-------- Given data --------
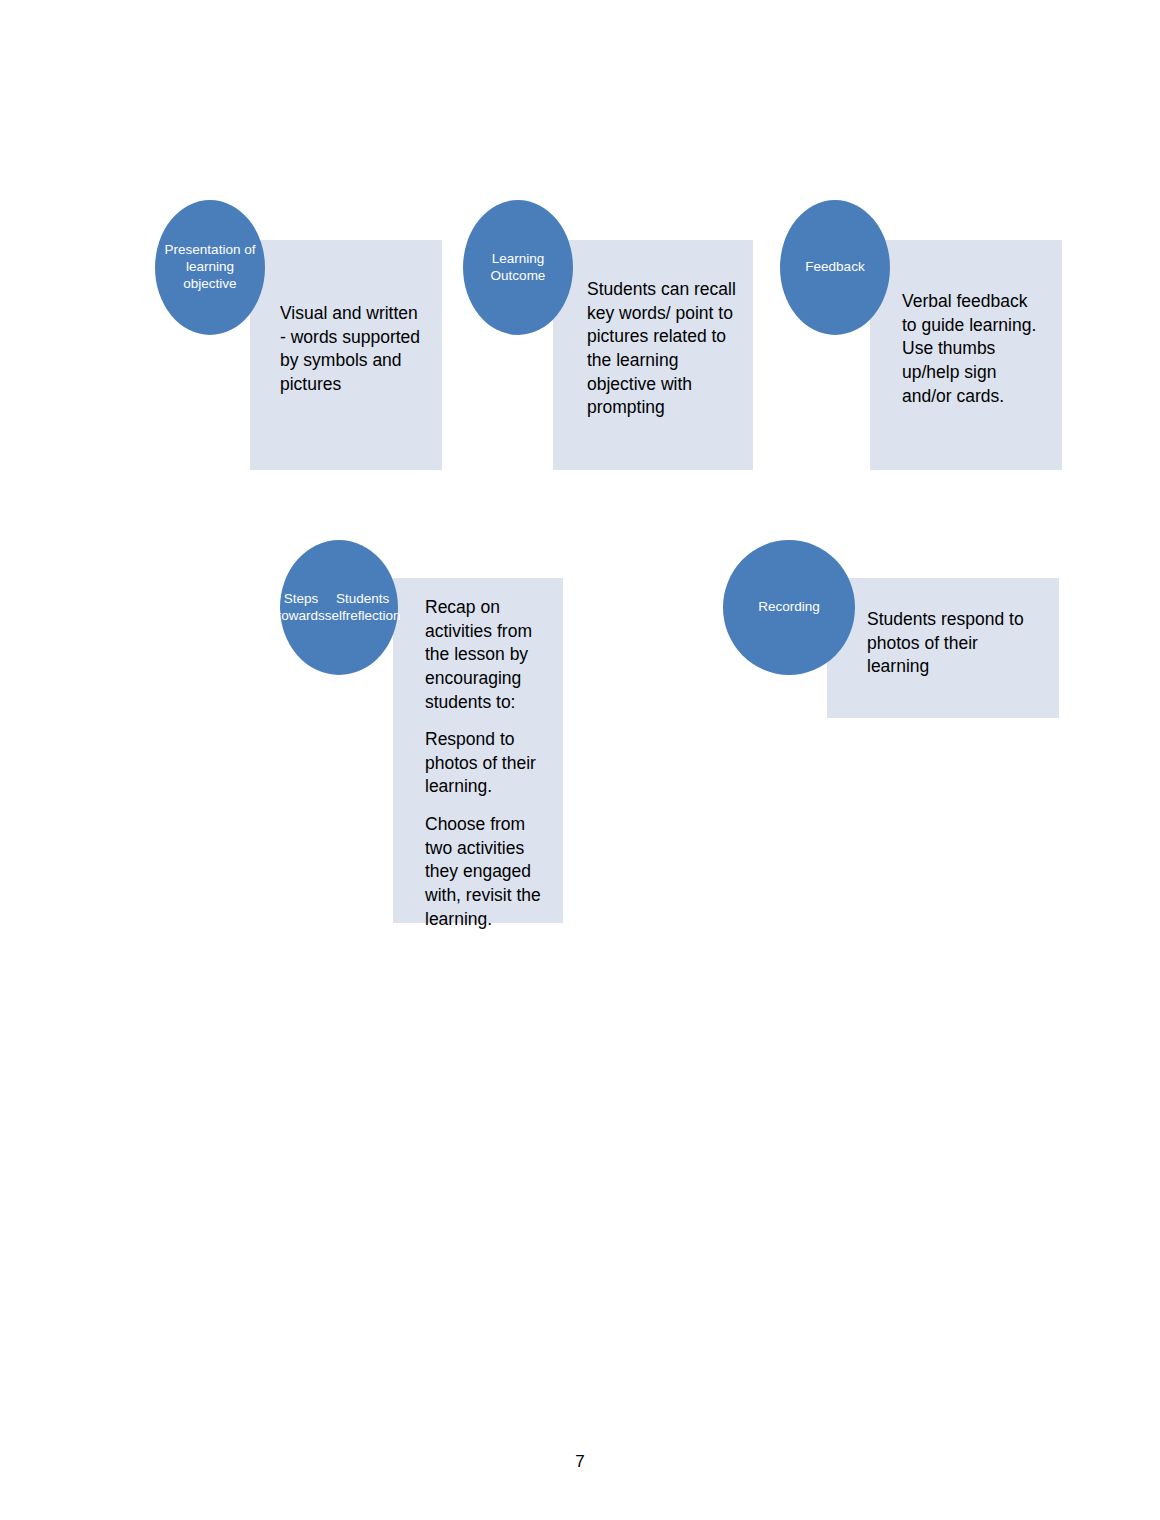Visual and written - words supported by symbols and pictures
Presentation of learning objective
Students can recall key words/ point to pictures related to the learning objective with prompting
Learning Outcome
Verbal feedback to guide learning. Use thumbs up/help sign and/or cards.
Feedback
Recap on activities from the lesson by encouraging students to:
Respond to photos of their learning.
Choose from two activities they engaged with, revisit the learning.
Steps towards
Students selfreflection
Students respond to photos of their learning
Recording
7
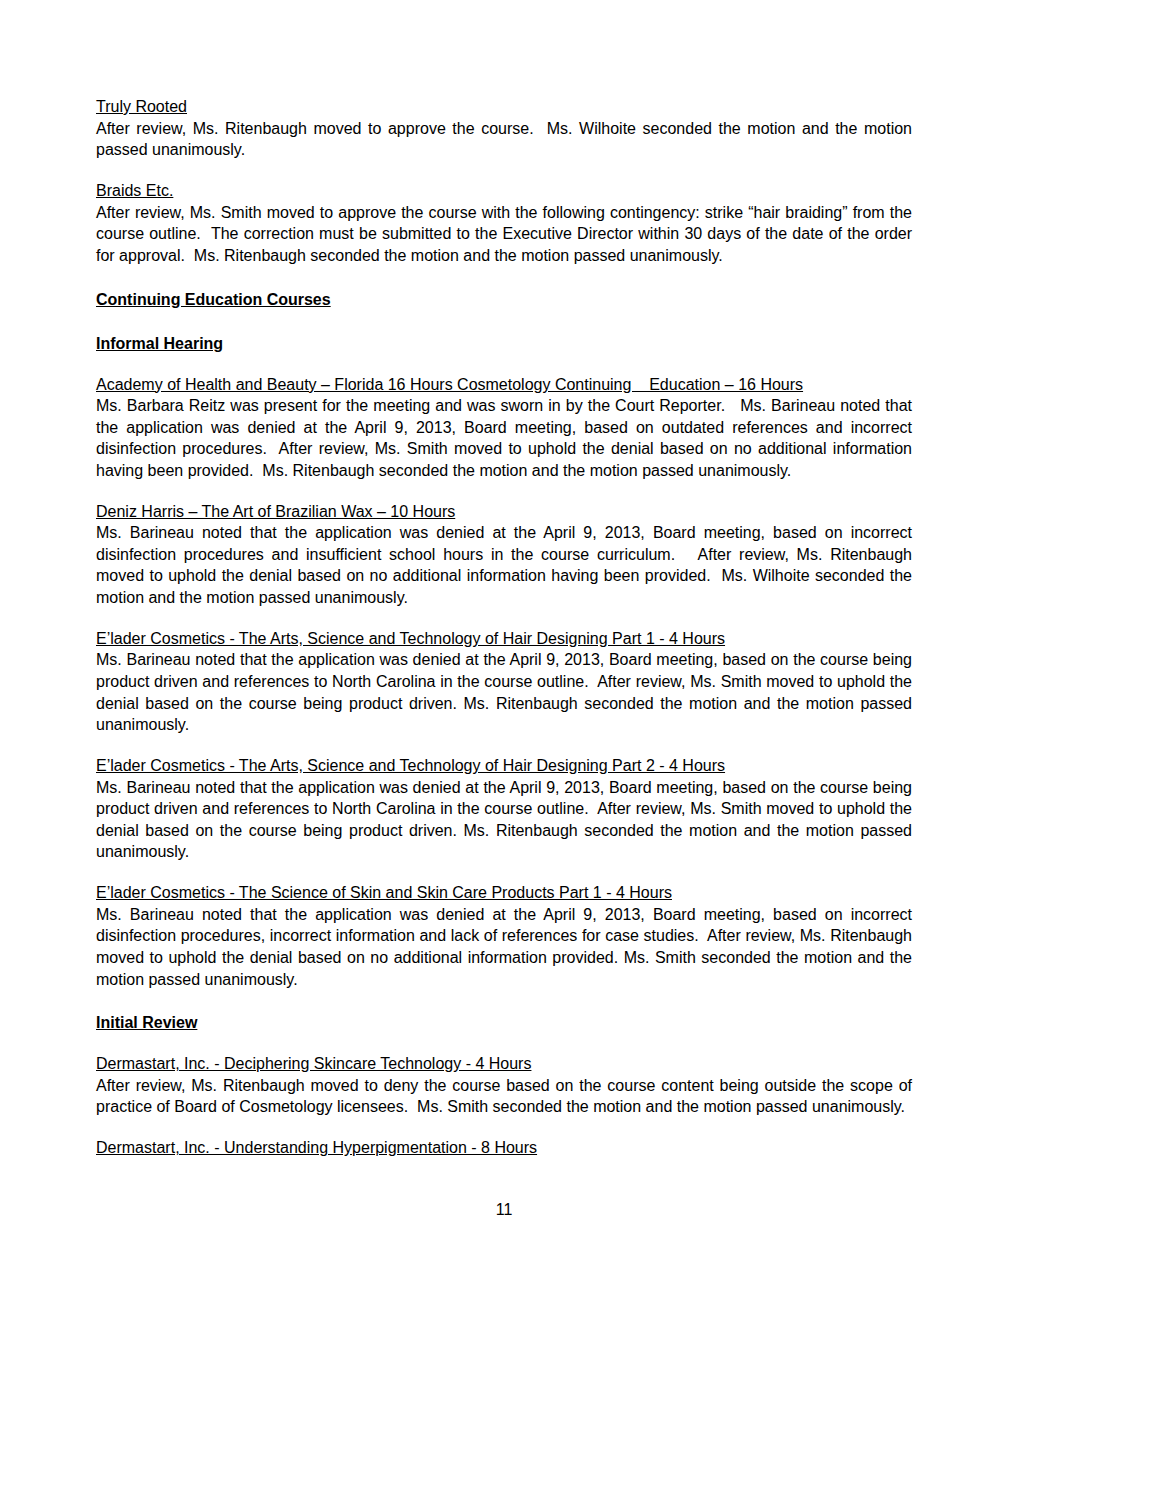Truly Rooted
After review, Ms. Ritenbaugh moved to approve the course. Ms. Wilhoite seconded the motion and the motion passed unanimously.
Braids Etc.
After review, Ms. Smith moved to approve the course with the following contingency: strike “hair braiding” from the course outline. The correction must be submitted to the Executive Director within 30 days of the date of the order for approval. Ms. Ritenbaugh seconded the motion and the motion passed unanimously.
Continuing Education Courses
Informal Hearing
Academy of Health and Beauty – Florida 16 Hours Cosmetology Continuing Education – 16 Hours
Ms. Barbara Reitz was present for the meeting and was sworn in by the Court Reporter. Ms. Barineau noted that the application was denied at the April 9, 2013, Board meeting, based on outdated references and incorrect disinfection procedures. After review, Ms. Smith moved to uphold the denial based on no additional information having been provided. Ms. Ritenbaugh seconded the motion and the motion passed unanimously.
Deniz Harris – The Art of Brazilian Wax – 10 Hours
Ms. Barineau noted that the application was denied at the April 9, 2013, Board meeting, based on incorrect disinfection procedures and insufficient school hours in the course curriculum. After review, Ms. Ritenbaugh moved to uphold the denial based on no additional information having been provided. Ms. Wilhoite seconded the motion and the motion passed unanimously.
E’lader Cosmetics - The Arts, Science and Technology of Hair Designing Part 1 - 4 Hours
Ms. Barineau noted that the application was denied at the April 9, 2013, Board meeting, based on the course being product driven and references to North Carolina in the course outline. After review, Ms. Smith moved to uphold the denial based on the course being product driven. Ms. Ritenbaugh seconded the motion and the motion passed unanimously.
E’lader Cosmetics - The Arts, Science and Technology of Hair Designing Part 2 - 4 Hours
Ms. Barineau noted that the application was denied at the April 9, 2013, Board meeting, based on the course being product driven and references to North Carolina in the course outline. After review, Ms. Smith moved to uphold the denial based on the course being product driven. Ms. Ritenbaugh seconded the motion and the motion passed unanimously.
E’lader Cosmetics - The Science of Skin and Skin Care Products Part 1 - 4 Hours
Ms. Barineau noted that the application was denied at the April 9, 2013, Board meeting, based on incorrect disinfection procedures, incorrect information and lack of references for case studies. After review, Ms. Ritenbaugh moved to uphold the denial based on no additional information provided. Ms. Smith seconded the motion and the motion passed unanimously.
Initial Review
Dermastart, Inc. - Deciphering Skincare Technology - 4 Hours
After review, Ms. Ritenbaugh moved to deny the course based on the course content being outside the scope of practice of Board of Cosmetology licensees. Ms. Smith seconded the motion and the motion passed unanimously.
Dermastart, Inc. - Understanding Hyperpigmentation - 8 Hours
11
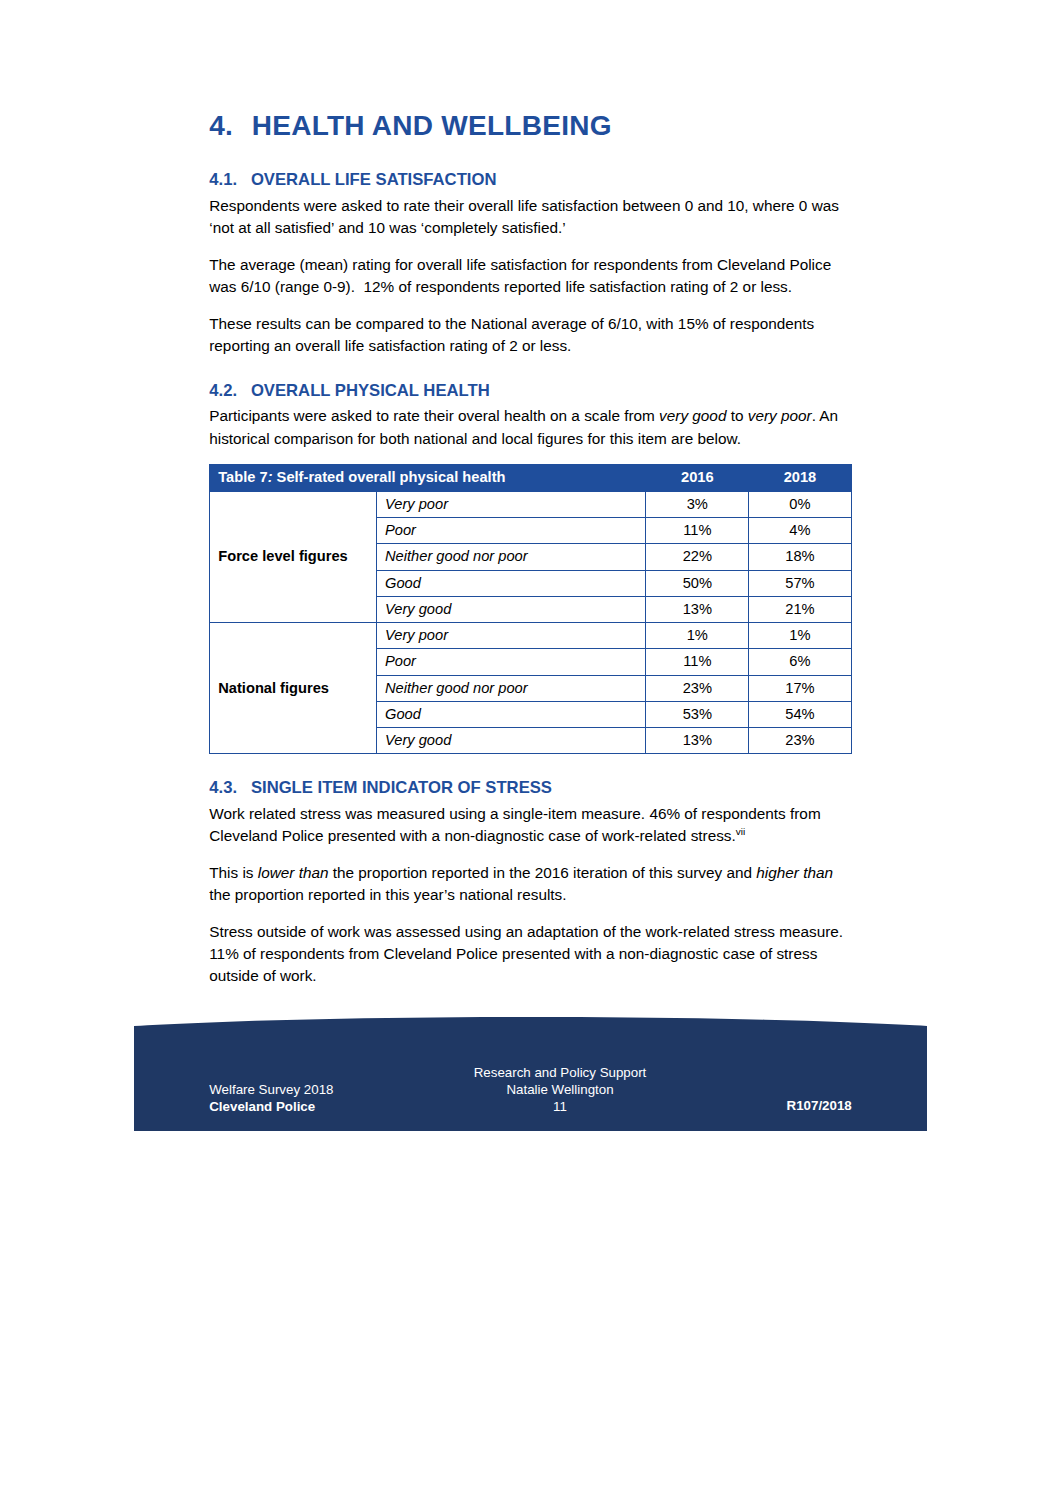4. HEALTH AND WELLBEING
4.1. OVERALL LIFE SATISFACTION
Respondents were asked to rate their overall life satisfaction between 0 and 10, where 0 was ‘not at all satisfied’ and 10 was ‘completely satisfied.’
The average (mean) rating for overall life satisfaction for respondents from Cleveland Police was 6/10 (range 0-9). 12% of respondents reported life satisfaction rating of 2 or less.
These results can be compared to the National average of 6/10, with 15% of respondents reporting an overall life satisfaction rating of 2 or less.
4.2. OVERALL PHYSICAL HEALTH
Participants were asked to rate their overal health on a scale from very good to very poor. An historical comparison for both national and local figures for this item are below.
| Table 7 : Self-rated overall physical health | 2016 | 2018 |
| --- | --- | --- |
| Force level figures | Very poor | 3% | 0% |
| Poor | 11% | 4% |
| Neither good nor poor | 22% | 18% |
| Good | 50% | 57% |
| Very good | 13% | 21% |
| National figures | Very poor | 1% | 1% |
| Poor | 11% | 6% |
| Neither good nor poor | 23% | 17% |
| Good | 53% | 54% |
| Very good | 13% | 23% |
4.3. SINGLE ITEM INDICATOR OF STRESS
Work related stress was measured using a single-item measure. 46% of respondents from Cleveland Police presented with a non-diagnostic case of work-related stress.vii
This is lower than the proportion reported in the 2016 iteration of this survey and higher than the proportion reported in this year’s national results.
Stress outside of work was assessed using an adaptation of the work-related stress measure. 11% of respondents from Cleveland Police presented with a non-diagnostic case of stress outside of work.
Welfare Survey 2018
Cleveland Police
Research and Policy Support
Natalie Wellington
11
R107/2018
--------
### Directions for this task
Output exactly the lines of the listing above that start with the one holding "Presentation of learning objective" and go on through the one holding "Braids Etc."; leave the pictures out.

### Response
Presentation of learning objective
Students can recall key words/ point to pictures related to the learning objective with prompting
Learning Outcome
Verbal feedback to guide learning. Use thumbs up/help sign and/or cards.
Feedback
Recap on activities from the lesson by encouraging students to:
Respond to photos of their learning.
Choose from two activities they engaged with, revisit the learning.
Steps towards
Students selfreflection
Students respond to photos of their learning
Recording
7
Truly Rooted
After review, Ms. Ritenbaugh moved to approve the course. Ms. Wilhoite seconded the motion and the motion passed unanimously.
Braids Etc.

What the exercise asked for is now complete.